- Opening Delimiter -

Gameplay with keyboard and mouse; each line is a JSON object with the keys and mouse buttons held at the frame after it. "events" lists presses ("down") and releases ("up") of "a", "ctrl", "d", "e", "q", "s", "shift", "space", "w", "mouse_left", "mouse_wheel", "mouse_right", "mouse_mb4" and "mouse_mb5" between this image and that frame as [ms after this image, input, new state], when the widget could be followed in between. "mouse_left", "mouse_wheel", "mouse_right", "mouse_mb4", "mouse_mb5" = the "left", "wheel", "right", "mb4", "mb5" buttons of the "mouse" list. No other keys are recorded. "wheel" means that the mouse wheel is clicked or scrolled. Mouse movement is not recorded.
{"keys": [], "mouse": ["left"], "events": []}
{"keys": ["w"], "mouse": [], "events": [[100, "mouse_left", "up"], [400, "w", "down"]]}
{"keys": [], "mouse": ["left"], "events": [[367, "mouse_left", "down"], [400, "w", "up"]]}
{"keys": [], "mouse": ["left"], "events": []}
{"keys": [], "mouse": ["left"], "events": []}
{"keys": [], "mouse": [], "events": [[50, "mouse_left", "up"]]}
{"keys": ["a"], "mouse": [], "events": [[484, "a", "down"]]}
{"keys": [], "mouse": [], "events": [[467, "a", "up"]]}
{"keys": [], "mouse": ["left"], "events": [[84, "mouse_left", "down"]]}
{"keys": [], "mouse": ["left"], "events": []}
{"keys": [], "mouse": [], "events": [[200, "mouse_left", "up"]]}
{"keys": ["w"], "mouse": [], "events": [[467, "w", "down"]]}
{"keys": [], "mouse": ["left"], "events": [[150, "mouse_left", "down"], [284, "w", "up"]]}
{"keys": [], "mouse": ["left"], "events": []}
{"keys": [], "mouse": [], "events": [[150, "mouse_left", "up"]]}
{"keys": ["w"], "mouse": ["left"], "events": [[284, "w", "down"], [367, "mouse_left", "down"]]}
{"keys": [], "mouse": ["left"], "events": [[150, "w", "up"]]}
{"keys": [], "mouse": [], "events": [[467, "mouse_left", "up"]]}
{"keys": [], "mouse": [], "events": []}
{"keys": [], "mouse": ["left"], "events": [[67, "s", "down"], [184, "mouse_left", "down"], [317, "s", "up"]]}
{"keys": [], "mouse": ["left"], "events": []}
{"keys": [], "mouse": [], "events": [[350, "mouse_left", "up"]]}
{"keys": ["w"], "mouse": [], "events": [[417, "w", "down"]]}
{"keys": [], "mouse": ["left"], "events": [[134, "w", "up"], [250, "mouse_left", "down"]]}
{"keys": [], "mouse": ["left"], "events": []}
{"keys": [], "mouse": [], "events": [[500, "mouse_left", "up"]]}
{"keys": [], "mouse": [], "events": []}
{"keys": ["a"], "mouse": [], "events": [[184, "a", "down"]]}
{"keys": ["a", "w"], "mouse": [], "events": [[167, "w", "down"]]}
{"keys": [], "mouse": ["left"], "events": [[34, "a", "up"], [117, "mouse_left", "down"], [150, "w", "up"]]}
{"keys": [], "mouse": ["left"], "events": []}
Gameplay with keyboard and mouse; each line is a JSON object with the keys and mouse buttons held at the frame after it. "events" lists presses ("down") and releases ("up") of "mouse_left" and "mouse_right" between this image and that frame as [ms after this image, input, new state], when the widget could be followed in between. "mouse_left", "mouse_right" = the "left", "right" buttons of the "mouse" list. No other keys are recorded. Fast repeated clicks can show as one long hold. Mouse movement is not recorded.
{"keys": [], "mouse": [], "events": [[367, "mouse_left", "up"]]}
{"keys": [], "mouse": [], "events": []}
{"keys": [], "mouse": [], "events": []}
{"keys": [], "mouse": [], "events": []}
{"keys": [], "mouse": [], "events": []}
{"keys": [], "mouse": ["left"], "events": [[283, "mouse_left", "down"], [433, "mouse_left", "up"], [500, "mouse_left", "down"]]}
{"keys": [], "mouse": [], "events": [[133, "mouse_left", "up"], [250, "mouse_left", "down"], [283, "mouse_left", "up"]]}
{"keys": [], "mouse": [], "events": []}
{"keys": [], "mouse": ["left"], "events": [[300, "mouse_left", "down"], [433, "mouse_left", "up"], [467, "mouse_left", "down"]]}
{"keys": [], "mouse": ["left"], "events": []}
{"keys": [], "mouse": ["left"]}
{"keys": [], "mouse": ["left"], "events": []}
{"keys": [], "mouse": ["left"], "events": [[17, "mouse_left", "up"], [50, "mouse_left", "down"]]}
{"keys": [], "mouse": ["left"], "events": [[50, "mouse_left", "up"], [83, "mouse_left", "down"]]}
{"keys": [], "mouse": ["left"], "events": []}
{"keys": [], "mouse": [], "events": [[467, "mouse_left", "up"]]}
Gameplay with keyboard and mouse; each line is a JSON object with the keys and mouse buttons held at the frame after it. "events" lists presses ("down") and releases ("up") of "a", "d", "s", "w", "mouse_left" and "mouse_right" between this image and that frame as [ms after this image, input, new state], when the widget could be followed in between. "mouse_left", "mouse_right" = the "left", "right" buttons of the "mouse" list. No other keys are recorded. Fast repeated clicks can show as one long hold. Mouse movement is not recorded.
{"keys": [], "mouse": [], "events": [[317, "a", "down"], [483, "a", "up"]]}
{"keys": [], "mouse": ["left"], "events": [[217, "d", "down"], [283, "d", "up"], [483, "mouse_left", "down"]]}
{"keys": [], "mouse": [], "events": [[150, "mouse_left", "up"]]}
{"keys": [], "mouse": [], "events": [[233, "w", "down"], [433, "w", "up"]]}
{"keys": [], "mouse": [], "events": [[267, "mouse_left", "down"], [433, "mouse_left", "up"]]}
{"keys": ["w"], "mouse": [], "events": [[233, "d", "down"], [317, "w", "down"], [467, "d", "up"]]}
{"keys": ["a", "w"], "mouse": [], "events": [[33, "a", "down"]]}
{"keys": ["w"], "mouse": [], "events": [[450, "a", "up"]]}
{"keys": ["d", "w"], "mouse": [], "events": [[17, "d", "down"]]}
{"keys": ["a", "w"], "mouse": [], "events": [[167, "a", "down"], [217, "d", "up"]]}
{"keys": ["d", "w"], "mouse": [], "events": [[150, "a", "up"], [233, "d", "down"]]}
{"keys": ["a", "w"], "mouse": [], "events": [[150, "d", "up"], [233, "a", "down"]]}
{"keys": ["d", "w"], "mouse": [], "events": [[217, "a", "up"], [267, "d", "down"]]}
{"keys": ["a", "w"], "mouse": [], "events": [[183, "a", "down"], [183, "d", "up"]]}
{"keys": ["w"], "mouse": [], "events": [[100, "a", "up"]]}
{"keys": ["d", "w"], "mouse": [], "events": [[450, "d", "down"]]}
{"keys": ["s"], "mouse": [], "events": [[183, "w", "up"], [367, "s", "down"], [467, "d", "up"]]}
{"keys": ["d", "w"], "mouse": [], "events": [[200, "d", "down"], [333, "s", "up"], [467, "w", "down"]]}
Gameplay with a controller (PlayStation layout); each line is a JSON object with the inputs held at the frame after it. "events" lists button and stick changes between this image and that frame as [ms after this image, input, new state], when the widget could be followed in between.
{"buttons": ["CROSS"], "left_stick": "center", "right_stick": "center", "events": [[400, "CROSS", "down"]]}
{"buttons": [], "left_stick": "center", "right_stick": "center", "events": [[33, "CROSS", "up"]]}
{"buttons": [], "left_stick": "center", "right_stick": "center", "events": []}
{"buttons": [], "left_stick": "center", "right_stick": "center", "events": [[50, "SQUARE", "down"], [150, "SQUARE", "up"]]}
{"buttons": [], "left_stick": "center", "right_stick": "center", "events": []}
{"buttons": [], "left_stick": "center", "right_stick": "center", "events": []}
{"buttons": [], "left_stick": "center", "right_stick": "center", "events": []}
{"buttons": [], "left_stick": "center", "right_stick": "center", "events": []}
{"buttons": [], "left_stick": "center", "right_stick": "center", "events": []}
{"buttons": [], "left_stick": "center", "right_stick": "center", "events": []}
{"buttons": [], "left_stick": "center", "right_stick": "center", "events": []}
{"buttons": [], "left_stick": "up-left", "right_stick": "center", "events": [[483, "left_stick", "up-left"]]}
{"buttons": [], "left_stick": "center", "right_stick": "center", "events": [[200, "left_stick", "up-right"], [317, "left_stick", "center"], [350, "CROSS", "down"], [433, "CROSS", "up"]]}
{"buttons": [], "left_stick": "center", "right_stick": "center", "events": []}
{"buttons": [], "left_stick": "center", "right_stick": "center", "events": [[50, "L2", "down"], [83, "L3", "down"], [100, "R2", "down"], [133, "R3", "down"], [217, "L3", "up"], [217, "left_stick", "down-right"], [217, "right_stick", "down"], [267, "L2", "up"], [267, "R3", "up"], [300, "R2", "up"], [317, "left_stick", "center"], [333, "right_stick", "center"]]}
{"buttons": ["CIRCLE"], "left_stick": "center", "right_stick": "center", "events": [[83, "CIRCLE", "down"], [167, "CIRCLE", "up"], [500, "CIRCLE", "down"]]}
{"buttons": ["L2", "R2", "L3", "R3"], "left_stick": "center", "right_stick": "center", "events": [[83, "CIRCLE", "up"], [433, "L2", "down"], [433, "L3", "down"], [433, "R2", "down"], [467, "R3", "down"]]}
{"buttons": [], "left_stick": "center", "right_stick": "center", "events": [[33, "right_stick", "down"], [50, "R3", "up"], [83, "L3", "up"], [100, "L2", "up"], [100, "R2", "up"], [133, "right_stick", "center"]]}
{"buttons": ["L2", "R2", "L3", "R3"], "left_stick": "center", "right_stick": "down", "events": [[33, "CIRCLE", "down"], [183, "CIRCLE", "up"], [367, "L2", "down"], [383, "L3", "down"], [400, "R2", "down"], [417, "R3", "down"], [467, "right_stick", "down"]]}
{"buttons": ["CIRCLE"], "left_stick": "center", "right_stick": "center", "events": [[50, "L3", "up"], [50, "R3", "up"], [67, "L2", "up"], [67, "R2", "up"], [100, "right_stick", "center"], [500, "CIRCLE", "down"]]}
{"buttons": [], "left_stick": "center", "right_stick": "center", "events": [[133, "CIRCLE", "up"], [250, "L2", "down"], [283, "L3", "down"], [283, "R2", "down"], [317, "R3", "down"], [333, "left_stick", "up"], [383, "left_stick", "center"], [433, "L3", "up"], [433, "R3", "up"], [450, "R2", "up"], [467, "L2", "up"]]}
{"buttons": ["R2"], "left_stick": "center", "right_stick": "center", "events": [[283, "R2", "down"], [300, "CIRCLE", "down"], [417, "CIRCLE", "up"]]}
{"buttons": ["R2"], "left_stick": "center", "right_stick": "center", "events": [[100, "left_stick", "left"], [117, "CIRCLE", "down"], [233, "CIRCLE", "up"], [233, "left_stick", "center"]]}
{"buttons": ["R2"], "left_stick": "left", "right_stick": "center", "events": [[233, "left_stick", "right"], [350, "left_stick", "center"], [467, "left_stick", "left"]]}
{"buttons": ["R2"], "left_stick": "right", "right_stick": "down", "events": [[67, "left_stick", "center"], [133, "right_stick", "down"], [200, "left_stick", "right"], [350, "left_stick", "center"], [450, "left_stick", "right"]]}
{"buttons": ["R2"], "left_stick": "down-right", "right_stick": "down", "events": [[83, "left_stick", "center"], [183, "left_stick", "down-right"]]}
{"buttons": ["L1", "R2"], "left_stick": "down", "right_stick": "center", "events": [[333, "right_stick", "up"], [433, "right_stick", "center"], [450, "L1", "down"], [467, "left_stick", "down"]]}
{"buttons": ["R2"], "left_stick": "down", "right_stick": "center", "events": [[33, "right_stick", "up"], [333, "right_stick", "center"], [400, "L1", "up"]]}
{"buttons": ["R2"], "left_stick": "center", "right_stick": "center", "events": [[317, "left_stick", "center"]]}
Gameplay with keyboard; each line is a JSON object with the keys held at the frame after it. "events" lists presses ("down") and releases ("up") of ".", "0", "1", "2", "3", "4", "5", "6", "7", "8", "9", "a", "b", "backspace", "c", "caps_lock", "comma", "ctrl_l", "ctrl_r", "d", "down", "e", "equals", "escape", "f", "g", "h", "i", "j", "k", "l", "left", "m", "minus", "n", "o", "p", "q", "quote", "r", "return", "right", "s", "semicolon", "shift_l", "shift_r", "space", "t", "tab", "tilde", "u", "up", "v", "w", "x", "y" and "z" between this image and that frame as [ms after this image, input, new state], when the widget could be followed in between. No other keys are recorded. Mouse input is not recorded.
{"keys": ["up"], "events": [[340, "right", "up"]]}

- Closing Delimiter -

— Task directions —
Look through the records and gather every line containing "CROSS".

— Exercise response —
{"buttons": ["CROSS"], "left_stick": "center", "right_stick": "center", "events": [[400, "CROSS", "down"]]}
{"buttons": [], "left_stick": "center", "right_stick": "center", "events": [[33, "CROSS", "up"]]}
{"buttons": [], "left_stick": "center", "right_stick": "center", "events": [[200, "left_stick", "up-right"], [317, "left_stick", "center"], [350, "CROSS", "down"], [433, "CROSS", "up"]]}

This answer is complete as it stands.